A handsome black steed bows its head, eyes open, peering into the darkness around it.

This is the image chosen for the box cover of a new studio recording of Wagner’s Parsifal, from the Mariinsky Opera forces, led by Valery Gergiev. The somber beauty of the artwork, with lettering for the credits in shades of gray (except for the conductor’s name in white) captures both the admiration provoked by the quality of the performance inside, and some discombobulation provoked by the performance as well. For surely the animal most closely associated with Parsifal is a swan, and the corresponding color scheme would be white. So why this horse caught in ebony, as striking as it is? And under Gergiev’s leadership, why does Parsifal feel so tense and charged, with a strong forward momentum, yet also so barren of spiritual depth in the outer acts or sensuality in act two?

Gergiev’s conducting presents the score as a taut (though, of course, extremely elongated) rumination on pain and internal conflict. Of course, there is a lot of that in Parsifal, and so much of this performance works very well. But there is more in the music — the sick sensuality of act two and especially the tender reconciliation and redemption of the final act. Gergiev is less successful at conveying those qualities. The last chord of the score embodies this. Instead of gently ebbing, letting the tension flow away at the drama’s resolution, the chord lingers on in almost grim determination, and then suddenly cuts off.
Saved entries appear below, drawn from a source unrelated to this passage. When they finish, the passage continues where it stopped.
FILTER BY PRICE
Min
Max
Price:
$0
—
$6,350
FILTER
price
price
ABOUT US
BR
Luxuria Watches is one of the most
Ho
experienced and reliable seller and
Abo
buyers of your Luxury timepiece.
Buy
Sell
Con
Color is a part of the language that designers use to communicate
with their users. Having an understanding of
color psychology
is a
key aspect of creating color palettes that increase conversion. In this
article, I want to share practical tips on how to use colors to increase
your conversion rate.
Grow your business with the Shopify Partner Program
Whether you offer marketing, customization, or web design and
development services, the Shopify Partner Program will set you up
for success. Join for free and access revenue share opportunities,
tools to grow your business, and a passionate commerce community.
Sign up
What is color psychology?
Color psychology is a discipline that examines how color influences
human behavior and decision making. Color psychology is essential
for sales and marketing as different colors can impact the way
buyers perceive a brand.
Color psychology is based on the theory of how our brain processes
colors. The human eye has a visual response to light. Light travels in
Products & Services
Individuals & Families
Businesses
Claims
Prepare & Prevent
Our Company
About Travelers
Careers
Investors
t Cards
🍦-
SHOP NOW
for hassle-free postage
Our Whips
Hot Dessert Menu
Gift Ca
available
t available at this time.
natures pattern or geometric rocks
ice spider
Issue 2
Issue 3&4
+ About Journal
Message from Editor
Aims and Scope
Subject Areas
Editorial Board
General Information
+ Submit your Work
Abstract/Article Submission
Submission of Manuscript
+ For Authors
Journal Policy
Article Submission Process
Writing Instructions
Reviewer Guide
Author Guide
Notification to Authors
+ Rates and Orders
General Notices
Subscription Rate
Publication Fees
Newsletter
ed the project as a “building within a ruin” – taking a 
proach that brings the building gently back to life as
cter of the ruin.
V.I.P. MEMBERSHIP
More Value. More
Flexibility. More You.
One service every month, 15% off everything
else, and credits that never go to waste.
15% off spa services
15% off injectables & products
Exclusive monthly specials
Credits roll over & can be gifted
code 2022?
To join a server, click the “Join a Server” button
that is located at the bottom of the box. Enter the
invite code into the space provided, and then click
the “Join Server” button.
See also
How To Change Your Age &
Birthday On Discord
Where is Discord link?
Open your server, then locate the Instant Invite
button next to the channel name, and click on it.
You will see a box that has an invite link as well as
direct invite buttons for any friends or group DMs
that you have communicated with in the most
It is, however, the outer acts that are most impressive, and much of the credit must go to the outstanding performance of René Pape as Gurnemanz. This character and his extended monologues can wear anyone’s patience down in any merely adequate performance. Such is the sheer tonal gorgeousness of Pape’s voice and the sensitivity and conviction of his line readings that Gurnemanz becomes what he is surely meant to be — the soul and essence of the opera’s world. Pape’s performance alone will make this set an essential listening experience for lovers of the opera.

The rest of the cast is strong but not at Pape’s level. Violeta Urmana as Kundry sings every note with beautiful control, but the underlying conflict of her character is not conveyed. In the lead role, Gary Lehman shows why his late-blossoming career found its most fertile soil in Wagner’s opera. His tenor has dark colors, yet still easily attains higher notes. He only lacks that elusive quality which makes a voice easily distinguished from all others. Evgeny Nikitin transmits the agony of Amfortas, while Nikolai Putilin’s Klingsor growls and cajoles with aggressive unpleasantness. `

The admirable packaging has a separate sleeve for each of the four discs. The booklet offers a guide for “Reading the Russian Libretto,” which is fascinating but somewhat confusing in its aim, as the libretto is also available in English, German and French, and surely those who opt for the Russian version already know how to read the language…

The sound picture is beautifully captured, and overall this studio recording impresses. When Pape is singing, the selection for the cover of a dark steed makes sense — something noble, powerful, yet pensive and sad is captured inside. Touched with that greatness, this is a Parsifal deserving of attention.